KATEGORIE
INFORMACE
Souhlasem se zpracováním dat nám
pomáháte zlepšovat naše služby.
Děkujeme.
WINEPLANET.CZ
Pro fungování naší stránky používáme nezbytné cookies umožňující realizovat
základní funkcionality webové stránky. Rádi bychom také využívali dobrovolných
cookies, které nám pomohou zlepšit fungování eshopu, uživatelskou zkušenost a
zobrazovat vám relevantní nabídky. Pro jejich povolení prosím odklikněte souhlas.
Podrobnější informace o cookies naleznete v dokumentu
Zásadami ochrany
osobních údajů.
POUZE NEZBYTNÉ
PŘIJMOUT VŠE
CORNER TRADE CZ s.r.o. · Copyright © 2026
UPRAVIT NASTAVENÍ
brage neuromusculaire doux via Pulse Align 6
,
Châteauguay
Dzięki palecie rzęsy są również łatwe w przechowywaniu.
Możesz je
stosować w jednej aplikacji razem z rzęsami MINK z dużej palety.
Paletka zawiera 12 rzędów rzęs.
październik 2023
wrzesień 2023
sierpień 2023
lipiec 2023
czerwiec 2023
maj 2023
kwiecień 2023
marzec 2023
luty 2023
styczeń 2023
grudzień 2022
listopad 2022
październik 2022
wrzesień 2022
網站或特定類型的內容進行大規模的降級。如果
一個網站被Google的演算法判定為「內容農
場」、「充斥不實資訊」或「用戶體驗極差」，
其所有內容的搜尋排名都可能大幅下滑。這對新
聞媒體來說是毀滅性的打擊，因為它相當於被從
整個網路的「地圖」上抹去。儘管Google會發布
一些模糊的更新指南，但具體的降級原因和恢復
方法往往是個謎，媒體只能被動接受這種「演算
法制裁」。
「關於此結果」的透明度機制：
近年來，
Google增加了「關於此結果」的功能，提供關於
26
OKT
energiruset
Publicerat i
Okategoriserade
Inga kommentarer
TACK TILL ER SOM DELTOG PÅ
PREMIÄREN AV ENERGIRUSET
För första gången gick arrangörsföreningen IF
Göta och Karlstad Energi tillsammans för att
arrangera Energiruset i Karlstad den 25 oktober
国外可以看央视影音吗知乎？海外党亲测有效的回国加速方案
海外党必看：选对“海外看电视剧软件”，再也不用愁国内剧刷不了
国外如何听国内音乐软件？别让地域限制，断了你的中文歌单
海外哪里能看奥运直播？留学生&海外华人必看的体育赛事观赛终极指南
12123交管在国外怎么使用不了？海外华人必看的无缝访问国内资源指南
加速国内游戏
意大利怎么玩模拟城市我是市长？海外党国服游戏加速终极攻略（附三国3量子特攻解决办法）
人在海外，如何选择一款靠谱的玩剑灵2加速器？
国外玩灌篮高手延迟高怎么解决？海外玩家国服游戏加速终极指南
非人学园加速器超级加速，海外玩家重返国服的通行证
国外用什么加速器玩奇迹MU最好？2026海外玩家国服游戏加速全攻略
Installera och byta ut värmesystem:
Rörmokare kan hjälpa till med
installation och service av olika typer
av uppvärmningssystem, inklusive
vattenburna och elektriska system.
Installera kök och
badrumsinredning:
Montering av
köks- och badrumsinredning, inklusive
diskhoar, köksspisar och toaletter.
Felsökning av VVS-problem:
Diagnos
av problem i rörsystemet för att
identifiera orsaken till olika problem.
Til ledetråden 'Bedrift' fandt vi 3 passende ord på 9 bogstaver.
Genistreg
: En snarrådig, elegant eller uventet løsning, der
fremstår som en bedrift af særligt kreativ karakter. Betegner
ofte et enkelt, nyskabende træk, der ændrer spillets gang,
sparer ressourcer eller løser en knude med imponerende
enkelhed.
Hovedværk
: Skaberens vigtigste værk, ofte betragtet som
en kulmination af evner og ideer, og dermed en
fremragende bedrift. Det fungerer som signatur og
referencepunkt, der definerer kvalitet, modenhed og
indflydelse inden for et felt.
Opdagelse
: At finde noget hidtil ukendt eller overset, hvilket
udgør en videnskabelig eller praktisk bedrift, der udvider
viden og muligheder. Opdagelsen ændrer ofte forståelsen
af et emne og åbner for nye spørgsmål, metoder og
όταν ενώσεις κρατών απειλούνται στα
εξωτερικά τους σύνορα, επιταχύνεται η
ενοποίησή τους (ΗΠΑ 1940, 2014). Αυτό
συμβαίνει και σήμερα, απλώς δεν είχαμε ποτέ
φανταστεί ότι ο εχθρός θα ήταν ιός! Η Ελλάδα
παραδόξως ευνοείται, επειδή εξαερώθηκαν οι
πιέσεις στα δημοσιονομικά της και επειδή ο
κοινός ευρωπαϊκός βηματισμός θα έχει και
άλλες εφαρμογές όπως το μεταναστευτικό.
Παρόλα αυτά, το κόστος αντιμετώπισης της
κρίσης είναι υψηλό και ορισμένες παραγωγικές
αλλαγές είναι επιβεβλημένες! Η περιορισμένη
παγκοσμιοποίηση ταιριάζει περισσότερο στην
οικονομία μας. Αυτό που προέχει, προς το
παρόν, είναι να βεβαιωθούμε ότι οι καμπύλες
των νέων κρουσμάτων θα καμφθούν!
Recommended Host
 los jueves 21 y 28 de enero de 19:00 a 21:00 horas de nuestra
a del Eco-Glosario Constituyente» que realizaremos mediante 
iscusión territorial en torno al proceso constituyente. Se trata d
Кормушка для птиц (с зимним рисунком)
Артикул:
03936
_ _ _ _ _ _ _
### Instruction
Take the material above and set it down again exactly.

### Response area
KATEGORIE
INFORMACE
Souhlasem se zpracováním dat nám
pomáháte zlepšovat naše služby.
Děkujeme.
WINEPLANET.CZ
Pro fungování naší stránky používáme nezbytné cookies umožňující realizovat
základní funkcionality webové stránky. Rádi bychom také využívali dobrovolných
cookies, které nám pomohou zlepšit fungování eshopu, uživatelskou zkušenost a
zobrazovat vám relevantní nabídky. Pro jejich povolení prosím odklikněte souhlas.
Podrobnější informace o cookies naleznete v dokumentu
Zásadami ochrany
osobních údajů.
POUZE NEZBYTNÉ
PŘIJMOUT VŠE
CORNER TRADE CZ s.r.o. · Copyright © 2026
UPRAVIT NASTAVENÍ
brage neuromusculaire doux via Pulse Align 6
,
Châteauguay
Dzięki palecie rzęsy są również łatwe w przechowywaniu.
Możesz je
stosować w jednej aplikacji razem z rzęsami MINK z dużej palety.
Paletka zawiera 12 rzędów rzęs.
październik 2023
wrzesień 2023
sierpień 2023
lipiec 2023
czerwiec 2023
maj 2023
kwiecień 2023
marzec 2023
luty 2023
styczeń 2023
grudzień 2022
listopad 2022
październik 2022
wrzesień 2022
網站或特定類型的內容進行大規模的降級。如果
一個網站被Google的演算法判定為「內容農
場」、「充斥不實資訊」或「用戶體驗極差」，
其所有內容的搜尋排名都可能大幅下滑。這對新
聞媒體來說是毀滅性的打擊，因為它相當於被從
整個網路的「地圖」上抹去。儘管Google會發布
一些模糊的更新指南，但具體的降級原因和恢復
方法往往是個謎，媒體只能被動接受這種「演算
法制裁」。
「關於此結果」的透明度機制：
近年來，
Google增加了「關於此結果」的功能，提供關於
26
OKT
energiruset
Publicerat i
Okategoriserade
Inga kommentarer
TACK TILL ER SOM DELTOG PÅ
PREMIÄREN AV ENERGIRUSET
För första gången gick arrangörsföreningen IF
Göta och Karlstad Energi tillsammans för att
arrangera Energiruset i Karlstad den 25 oktober
国外可以看央视影音吗知乎？海外党亲测有效的回国加速方案
海外党必看：选对“海外看电视剧软件”，再也不用愁国内剧刷不了
国外如何听国内音乐软件？别让地域限制，断了你的中文歌单
海外哪里能看奥运直播？留学生&海外华人必看的体育赛事观赛终极指南
12123交管在国外怎么使用不了？海外华人必看的无缝访问国内资源指南
加速国内游戏
意大利怎么玩模拟城市我是市长？海外党国服游戏加速终极攻略（附三国3量子特攻解决办法）
人在海外，如何选择一款靠谱的玩剑灵2加速器？
国外玩灌篮高手延迟高怎么解决？海外玩家国服游戏加速终极指南
非人学园加速器超级加速，海外玩家重返国服的通行证
国外用什么加速器玩奇迹MU最好？2026海外玩家国服游戏加速全攻略
Installera och byta ut värmesystem:
Rörmokare kan hjälpa till med
installation och service av olika typer
av uppvärmningssystem, inklusive
vattenburna och elektriska system.
Installera kök och
badrumsinredning:
Montering av
köks- och badrumsinredning, inklusive
diskhoar, köksspisar och toaletter.
Felsökning av VVS-problem:
Diagnos
av problem i rörsystemet för att
identifiera orsaken till olika problem.
Til ledetråden 'Bedrift' fandt vi 3 passende ord på 9 bogstaver.
Genistreg
: En snarrådig, elegant eller uventet løsning, der
fremstår som en bedrift af særligt kreativ karakter. Betegner
ofte et enkelt, nyskabende træk, der ændrer spillets gang,
sparer ressourcer eller løser en knude med imponerende
enkelhed.
Hovedværk
: Skaberens vigtigste værk, ofte betragtet som
en kulmination af evner og ideer, og dermed en
fremragende bedrift. Det fungerer som signatur og
referencepunkt, der definerer kvalitet, modenhed og
indflydelse inden for et felt.
Opdagelse
: At finde noget hidtil ukendt eller overset, hvilket
udgør en videnskabelig eller praktisk bedrift, der udvider
viden og muligheder. Opdagelsen ændrer ofte forståelsen
af et emne og åbner for nye spørgsmål, metoder og
όταν ενώσεις κρατών απειλούνται στα
εξωτερικά τους σύνορα, επιταχύνεται η
ενοποίησή τους (ΗΠΑ 1940, 2014). Αυτό
συμβαίνει και σήμερα, απλώς δεν είχαμε ποτέ
φανταστεί ότι ο εχθρός θα ήταν ιός! Η Ελλάδα
παραδόξως ευνοείται, επειδή εξαερώθηκαν οι
πιέσεις στα δημοσιονομικά της και επειδή ο
κοινός ευρωπαϊκός βηματισμός θα έχει και
άλλες εφαρμογές όπως το μεταναστευτικό.
Παρόλα αυτά, το κόστος αντιμετώπισης της
κρίσης είναι υψηλό και ορισμένες παραγωγικές
αλλαγές είναι επιβεβλημένες! Η περιορισμένη
παγκοσμιοποίηση ταιριάζει περισσότερο στην
οικονομία μας. Αυτό που προέχει, προς το
παρόν, είναι να βεβαιωθούμε ότι οι καμπύλες
των νέων κρουσμάτων θα καμφθούν!
Recommended Host
 los jueves 21 y 28 de enero de 19:00 a 21:00 horas de nuestra
a del Eco-Glosario Constituyente» que realizaremos mediante 
iscusión territorial en torno al proceso constituyente. Se trata d
Кормушка для птиц (с зимним рисунком)
Артикул:
03936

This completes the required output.